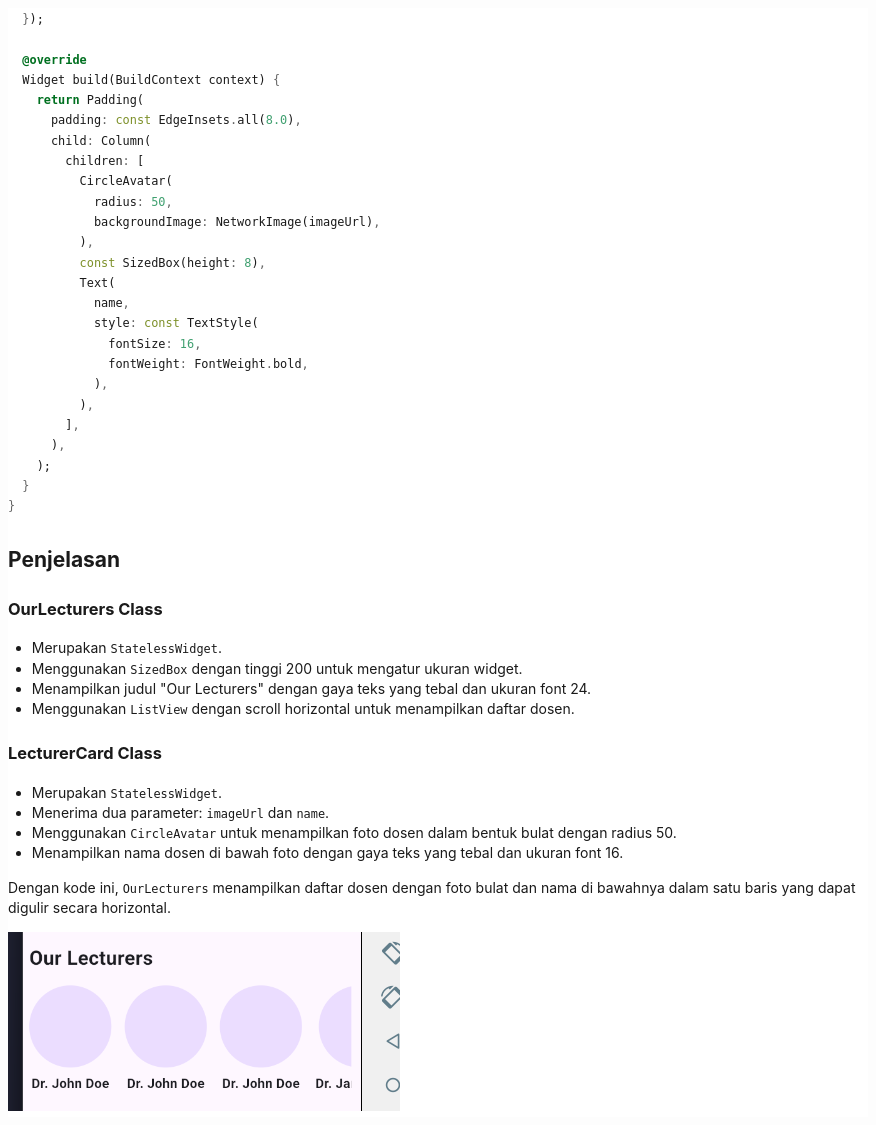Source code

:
 ```dart
  });

  @override
  Widget build(BuildContext context) {
    return Padding(
      padding: const EdgeInsets.all(8.0),
      child: Column(
        children: [
          CircleAvatar(
            radius: 50,
            backgroundImage: NetworkImage(imageUrl),
          ),
          const SizedBox(height: 8),
          Text(
            name,
            style: const TextStyle(
              fontSize: 16,
              fontWeight: FontWeight.bold,
            ),
          ),
        ],
      ),
    );
  }
}

```

## Penjelasan

### OurLecturers Class

- Merupakan `StatelessWidget`.
- Menggunakan `SizedBox` dengan tinggi 200 untuk mengatur ukuran widget.
- Menampilkan judul "Our Lecturers" dengan gaya teks yang tebal dan ukuran font 24.
- Menggunakan `ListView` dengan scroll horizontal untuk menampilkan daftar dosen.

### LecturerCard Class

- Merupakan `StatelessWidget`.
- Menerima dua parameter: `imageUrl` dan `name`.
- Menggunakan `CircleAvatar` untuk menampilkan foto dosen dalam bentuk bulat dengan radius 50.
- Menampilkan nama dosen di bawah foto dengan gaya teks yang tebal dan ukuran font 16.

Dengan kode ini, `OurLecturers` menampilkan daftar dosen dengan foto bulat dan nama di bawahnya dalam satu baris yang dapat digulir secara horizontal.

![alt text](image/lectures.png)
- - -
:: Your instructions ::
What is needed is an exact copy of the entries, without any images.

:: Task solution ::
Source code

:
 ```dart
  });

  @override
  Widget build(BuildContext context) {
    return Padding(
      padding: const EdgeInsets.all(8.0),
      child: Column(
        children: [
          CircleAvatar(
            radius: 50,
            backgroundImage: NetworkImage(imageUrl),
          ),
          const SizedBox(height: 8),
          Text(
            name,
            style: const TextStyle(
              fontSize: 16,
              fontWeight: FontWeight.bold,
            ),
          ),
        ],
      ),
    );
  }
}

```

## Penjelasan

### OurLecturers Class

- Merupakan `StatelessWidget`.
- Menggunakan `SizedBox` dengan tinggi 200 untuk mengatur ukuran widget.
- Menampilkan judul "Our Lecturers" dengan gaya teks yang tebal dan ukuran font 24.
- Menggunakan `ListView` dengan scroll horizontal untuk menampilkan daftar dosen.

### LecturerCard Class

- Merupakan `StatelessWidget`.
- Menerima dua parameter: `imageUrl` dan `name`.
- Menggunakan `CircleAvatar` untuk menampilkan foto dosen dalam bentuk bulat dengan radius 50.
- Menampilkan nama dosen di bawah foto dengan gaya teks yang tebal dan ukuran font 16.

Dengan kode ini, `OurLecturers` menampilkan daftar dosen dengan foto bulat dan nama di bawahnya dalam satu baris yang dapat digulir secara horizontal.

![alt text](image/lectures.png)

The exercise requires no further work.